Repeat the data in full. No line may differ from the original.

ENTRIES SUPPLIED:
=-=-=-=-=

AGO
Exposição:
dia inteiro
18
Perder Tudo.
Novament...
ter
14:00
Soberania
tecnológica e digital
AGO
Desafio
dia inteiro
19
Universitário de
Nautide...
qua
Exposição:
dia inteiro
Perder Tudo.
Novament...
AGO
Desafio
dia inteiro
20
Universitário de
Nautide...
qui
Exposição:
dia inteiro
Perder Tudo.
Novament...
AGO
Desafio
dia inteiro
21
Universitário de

=-=-=-=-=

COMPLETED TASK:
AGO
Exposição:
dia inteiro
18
Perder Tudo.
Novament...
ter
14:00
Soberania
tecnológica e digital
AGO
Desafio
dia inteiro
19
Universitário de
Nautide...
qua
Exposição:
dia inteiro
Perder Tudo.
Novament...
AGO
Desafio
dia inteiro
20
Universitário de
Nautide...
qui
Exposição:
dia inteiro
Perder Tudo.
Novament...
AGO
Desafio
dia inteiro
21
Universitário de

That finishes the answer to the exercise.